Tuesday 27 January 2015

The First Click Conundrum

It's probably to our credit as a species that we are programmed to be so deeply conservative. I don't mean, of course, that we're all conservative in the sense of 'bugger the poor, we hate tax, we all want to live in Hampshire and look like horses'. I mean a small 'c' conservative that's even smaller 'c' than this kind of conservative usually suggests. What I'm saying is that we're generally cautious about new things and we tend to be firmly established in our habits.

For example, getting people to click for the first time on a link to a new website is harder work than you'd probably imagine. One of my old blogs has been visible in Google's search engines for years but it can often go months without a single hit. Now that I'm trying to get people to visit The Digital Nib to try The Gag Machine, I'm facing the cold hard truth that I live on the fringes of the internet where people rarely travel. This project is probably doomed before it's even begun.

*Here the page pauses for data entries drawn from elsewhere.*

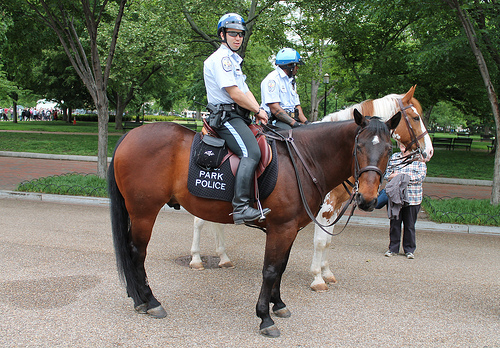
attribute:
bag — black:
[198, 113, 236, 166]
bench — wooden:
[433, 128, 475, 154]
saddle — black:
[190, 116, 277, 203]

As depressing as it is, one of the golden rules I've discovered after years of working on different web-based projects is that people rarely change their browsing habits. Once a person shops at Amazon, they'll probably do all of their shopping at Amazon and it takes a great deal to make them shop elsewhere. Once they are using one internet browser, it's hard to make them switch to something else. It takes a monumental cock-up on the service provider's behalf to make people break their faith with them. I used Explorer for years until it became bloated, so I moved to Netscape, which itself started to crash too much so I moved to Mozilla Firefox until that too started to install dozens of plugins I neither wanted or needed. That's when I moved to Chrome.

There is a kind of inertia built into everything. I've spoken before about how Sky TV rely on you never questioning the value of their service. People just keep you throwing money their way simply because it's easier than cancelling. Yet many businesses are run that way. They can take your loyalty for granted so long as they provide a minimum service. For example, consider your local window cleaner. If he's anything like my local window cleaner, he doesn't actually clean windows. Yet people pay him a couple of quid every week to vaguely wave a brush on the end of a long pole over their double glazing. Their windows are no cleaner than those of us who clean our own windows twice a year yet they are funding the window cleaner's annual holiday to Lake Como.

In a way, this natural resistance to change suggests that people are more likely to keep reading a piece of prose than they are likely to click away in the middle of it. That is a good thing since it suggests that we are not naturally programmed to flit around. People stay with what they are already familiar. This might well be something locked into our genes. At a higher level, it's why we have family and relationships and cherish that thing we call 'home'. Yet I'm not entirely sure if part of this isn't a more recent addition to our collective firmware.

I caught an episode of Top Gear last night in which Ed Sheeran drove their reasonably prices car. I know nothing about Ed Sheeran except he is popular, has some astonishingly ugly tattoos, and he sang quite a good song over the closing credits of The Hobbit. On Top Gear, he proved himself a decent sort, which is itself a rare thing these days. However, what it also highlighted was how his current popularity (girls screaming as soon as he  walks into a room) contrasts with their previous indifference to him. Just a few years ago he was sleeping on Tube trains in London and performing gigs to empty halls. I find it astonishing how a man can be beating women off with a stick when previously they wouldn't have given him money to buy himself a hot drink.

Yet why is that? Is it just that mysterious thing called 'celebrity'? Is it another example of our natural conservatism or have we become programmed with consumerism to such a degree that we are either consumers or non-consumers? Is it either all or nothing? Do we treat everything (and everybody) like we treat out butter or our soup? Did people switch their allegiance to Ed Sheeran by moving their loyalty from James Blunt? These questions fascinate me now that I'm actually trying to get people to click on a link for the very first time.

The simple fact is: day 1 of my new life as a reluctant 'web marketer' and I have no bloody idea what I'm doing. Programming this was much much easier.